A legacy mode, Adaptive Snap, scores nearby objects against the gaze vector and snaps the ray to the best candidate. It works in dense scenes but needs heavy per-study tuning and falls apart when few objects are near the task area. Gaze-LLE Blend supersedes it for most studies.
Stage 4 -- Phenomena and Data Collection¶
The per-frame hit lists feed a bank of phenomena trackers, each looking for a specific pattern of social attention over time -- joint attention, mutual gaze, social referencing, gaze following, gaze aversion, scanpath structure, gaze leadership, attention span. You enable the trackers your study cares about; each contributes its own metrics. See the Phenomena section for what each one detects and how it is defined.

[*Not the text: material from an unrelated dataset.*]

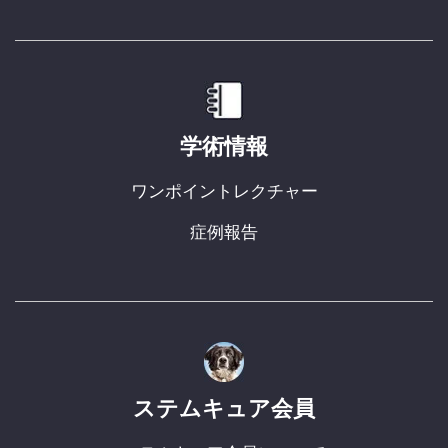
学術情報
ワンポイントレクチャー
症例報告
ステムキュア会員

In parallel, the data-collection layer writes everything to disk: per-frame event logs, aggregate summaries, per-participant heatmaps, time-series charts, an annotated video, and a provenance manifest recording exactly what produced each result. Outputs describes every file the pipeline can produce and which ones an analyst actually needs.
Post-processing is not optional¶
A recurring lesson from the MindSight paper: with post-processing disabled, raw per-face output is essentially unusable -- set the ray short and you miss real fixations, extend it and you accumulate false positives. The tuning of the post-processing chain (stages 2 and 3), not the choice of backend, is the primary determinant of output quality. The shipped known-good configuration exists precisely so you start from a validated post-processing setup rather than from raw defaults.